Search code examples
pythonpandasmatplotlibgraphdata-analysis

How do we apply the Central Limit Theorem using python?


I've a huge dataset with 271116 rows of data. I normalized the data using the z-score normalization method. I've no idea of knowing if the data actually follows a normal distribution. So I plotted a simple density graph using matplotlib:

hdf = df['Height'].plot(kind = 'kde', stacked = False)
plt.show()

I got this for a result:

enter image description here

Though, the data seems somewhat normal, can I apply the Central Limit Theorem where I take the means of different random samples (say, 10000 times) to get a smooth bell-curve?
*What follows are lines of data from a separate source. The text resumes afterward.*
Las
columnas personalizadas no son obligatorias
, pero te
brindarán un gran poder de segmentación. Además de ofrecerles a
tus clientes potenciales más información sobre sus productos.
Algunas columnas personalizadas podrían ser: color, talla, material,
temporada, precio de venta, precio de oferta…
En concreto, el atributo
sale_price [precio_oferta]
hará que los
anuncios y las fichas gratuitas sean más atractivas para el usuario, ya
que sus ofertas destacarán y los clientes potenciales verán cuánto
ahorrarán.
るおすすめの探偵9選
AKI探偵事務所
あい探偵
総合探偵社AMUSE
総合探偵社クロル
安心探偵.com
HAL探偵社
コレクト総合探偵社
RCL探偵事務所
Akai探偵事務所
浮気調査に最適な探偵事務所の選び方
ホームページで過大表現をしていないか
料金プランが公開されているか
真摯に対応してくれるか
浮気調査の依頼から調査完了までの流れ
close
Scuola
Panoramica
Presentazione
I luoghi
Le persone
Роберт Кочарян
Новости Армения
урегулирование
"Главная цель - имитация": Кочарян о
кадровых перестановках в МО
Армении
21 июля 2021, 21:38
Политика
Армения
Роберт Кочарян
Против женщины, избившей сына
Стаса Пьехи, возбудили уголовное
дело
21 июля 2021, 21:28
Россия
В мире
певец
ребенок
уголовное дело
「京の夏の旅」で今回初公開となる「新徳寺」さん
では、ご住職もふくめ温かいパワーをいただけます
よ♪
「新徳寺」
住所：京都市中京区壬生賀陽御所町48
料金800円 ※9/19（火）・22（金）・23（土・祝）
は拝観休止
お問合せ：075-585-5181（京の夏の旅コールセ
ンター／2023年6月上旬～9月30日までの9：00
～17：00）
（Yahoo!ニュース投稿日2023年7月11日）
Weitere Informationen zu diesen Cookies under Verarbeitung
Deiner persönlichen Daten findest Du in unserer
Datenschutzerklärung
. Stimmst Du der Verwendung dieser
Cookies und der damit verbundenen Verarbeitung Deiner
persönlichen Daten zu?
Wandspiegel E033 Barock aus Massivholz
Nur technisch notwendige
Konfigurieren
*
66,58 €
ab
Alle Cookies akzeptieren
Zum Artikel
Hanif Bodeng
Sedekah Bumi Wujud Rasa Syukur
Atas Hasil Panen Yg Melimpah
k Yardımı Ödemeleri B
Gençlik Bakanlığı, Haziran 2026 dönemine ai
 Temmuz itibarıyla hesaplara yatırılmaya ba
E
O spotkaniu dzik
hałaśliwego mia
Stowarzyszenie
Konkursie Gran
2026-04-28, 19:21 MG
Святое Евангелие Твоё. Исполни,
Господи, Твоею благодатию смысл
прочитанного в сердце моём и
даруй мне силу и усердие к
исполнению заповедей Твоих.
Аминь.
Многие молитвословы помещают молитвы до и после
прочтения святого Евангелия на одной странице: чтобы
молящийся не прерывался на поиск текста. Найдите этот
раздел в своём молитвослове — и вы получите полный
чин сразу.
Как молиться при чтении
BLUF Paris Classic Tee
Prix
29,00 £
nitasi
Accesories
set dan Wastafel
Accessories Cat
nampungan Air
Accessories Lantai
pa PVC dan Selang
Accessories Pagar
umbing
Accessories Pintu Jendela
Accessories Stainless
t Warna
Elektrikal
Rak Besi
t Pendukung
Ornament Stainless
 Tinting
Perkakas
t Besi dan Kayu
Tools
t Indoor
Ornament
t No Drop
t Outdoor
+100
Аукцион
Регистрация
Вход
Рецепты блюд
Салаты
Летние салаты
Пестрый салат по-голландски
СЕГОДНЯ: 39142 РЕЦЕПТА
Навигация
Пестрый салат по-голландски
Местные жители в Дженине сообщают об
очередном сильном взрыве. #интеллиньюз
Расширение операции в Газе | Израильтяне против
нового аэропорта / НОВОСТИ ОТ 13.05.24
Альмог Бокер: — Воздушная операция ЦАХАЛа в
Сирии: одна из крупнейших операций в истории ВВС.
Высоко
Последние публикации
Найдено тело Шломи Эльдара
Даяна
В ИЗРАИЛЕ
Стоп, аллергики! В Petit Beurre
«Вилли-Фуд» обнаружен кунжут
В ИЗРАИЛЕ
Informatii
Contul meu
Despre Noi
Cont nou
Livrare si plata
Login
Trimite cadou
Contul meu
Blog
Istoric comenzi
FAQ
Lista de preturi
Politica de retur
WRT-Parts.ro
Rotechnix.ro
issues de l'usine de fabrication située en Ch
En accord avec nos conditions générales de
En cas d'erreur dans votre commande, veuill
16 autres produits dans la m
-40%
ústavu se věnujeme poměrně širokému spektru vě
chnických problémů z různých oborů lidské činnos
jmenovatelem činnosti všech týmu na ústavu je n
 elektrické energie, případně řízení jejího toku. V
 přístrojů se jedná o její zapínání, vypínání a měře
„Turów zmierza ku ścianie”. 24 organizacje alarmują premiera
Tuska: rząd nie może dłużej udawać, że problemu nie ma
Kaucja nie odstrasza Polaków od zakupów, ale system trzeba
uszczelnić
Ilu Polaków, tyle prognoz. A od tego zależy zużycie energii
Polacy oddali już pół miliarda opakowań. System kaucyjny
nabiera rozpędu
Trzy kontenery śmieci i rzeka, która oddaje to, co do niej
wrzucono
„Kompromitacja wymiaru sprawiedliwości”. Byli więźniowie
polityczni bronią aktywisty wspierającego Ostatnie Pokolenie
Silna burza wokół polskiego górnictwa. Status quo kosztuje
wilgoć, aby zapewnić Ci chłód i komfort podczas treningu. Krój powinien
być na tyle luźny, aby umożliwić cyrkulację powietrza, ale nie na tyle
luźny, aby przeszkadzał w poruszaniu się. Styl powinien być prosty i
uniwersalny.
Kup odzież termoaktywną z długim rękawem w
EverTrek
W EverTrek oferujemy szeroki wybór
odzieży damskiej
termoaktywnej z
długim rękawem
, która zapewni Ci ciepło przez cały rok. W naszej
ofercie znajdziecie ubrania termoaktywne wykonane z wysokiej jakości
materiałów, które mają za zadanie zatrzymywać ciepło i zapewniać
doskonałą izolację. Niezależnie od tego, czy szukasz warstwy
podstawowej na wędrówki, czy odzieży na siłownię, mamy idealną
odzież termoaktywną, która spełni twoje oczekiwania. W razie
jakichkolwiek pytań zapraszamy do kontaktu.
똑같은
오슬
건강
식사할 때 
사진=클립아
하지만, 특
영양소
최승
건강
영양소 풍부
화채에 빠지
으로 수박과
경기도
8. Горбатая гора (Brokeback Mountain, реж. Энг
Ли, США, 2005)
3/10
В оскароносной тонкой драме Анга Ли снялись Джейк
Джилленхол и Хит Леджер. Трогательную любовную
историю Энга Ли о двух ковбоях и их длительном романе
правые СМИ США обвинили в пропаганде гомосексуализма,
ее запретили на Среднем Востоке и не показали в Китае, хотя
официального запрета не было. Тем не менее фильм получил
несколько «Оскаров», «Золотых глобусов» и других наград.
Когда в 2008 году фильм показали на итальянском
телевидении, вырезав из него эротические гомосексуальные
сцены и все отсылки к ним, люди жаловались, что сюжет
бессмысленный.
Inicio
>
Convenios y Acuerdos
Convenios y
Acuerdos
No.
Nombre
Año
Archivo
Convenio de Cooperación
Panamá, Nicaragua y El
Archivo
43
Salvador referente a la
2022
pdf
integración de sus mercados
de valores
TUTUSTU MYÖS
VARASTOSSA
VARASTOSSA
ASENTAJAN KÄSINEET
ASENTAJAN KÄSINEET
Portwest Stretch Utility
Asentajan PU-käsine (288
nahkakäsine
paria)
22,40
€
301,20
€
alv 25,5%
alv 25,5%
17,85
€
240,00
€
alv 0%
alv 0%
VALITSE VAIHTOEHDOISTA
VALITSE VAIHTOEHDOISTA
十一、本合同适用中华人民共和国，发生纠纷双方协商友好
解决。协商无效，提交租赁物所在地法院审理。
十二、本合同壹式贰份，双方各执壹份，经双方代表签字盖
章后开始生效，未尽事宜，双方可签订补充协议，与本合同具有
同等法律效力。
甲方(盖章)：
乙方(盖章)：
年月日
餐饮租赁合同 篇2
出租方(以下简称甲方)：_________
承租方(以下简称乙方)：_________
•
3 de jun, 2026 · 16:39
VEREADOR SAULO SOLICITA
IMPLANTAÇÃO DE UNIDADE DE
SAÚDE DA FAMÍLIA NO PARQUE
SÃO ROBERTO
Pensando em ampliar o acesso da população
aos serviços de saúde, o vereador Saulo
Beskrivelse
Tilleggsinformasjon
Any help in python is appreciated, thanks.


Solution

  • Something like:

    import numpy as np
    sampleMeans = []
    for _ in range(100000):
        samples = df['Height'].sample(n=100)
        sampleMean = np.mean(samples)
        sampleMeans.append(sampleMean)
    
    #Now you have a list of sample means to plot - should be normally distributed
    

    The mean of the distribution should equal the mean of the original data, and the standard deviation should be a factor of ten less than the original data. If the result isn't smooth enough, then increase .sample(n=100) to a higher figure. This will also decrease the standard deviation of the resulting bell curve. The general rule is that the CLT standard deviation is the data standard deviation divided by sqrt(n).

    It's important to note that the resulting distribution is different from the original. It is not merely smoothed out using the CLT.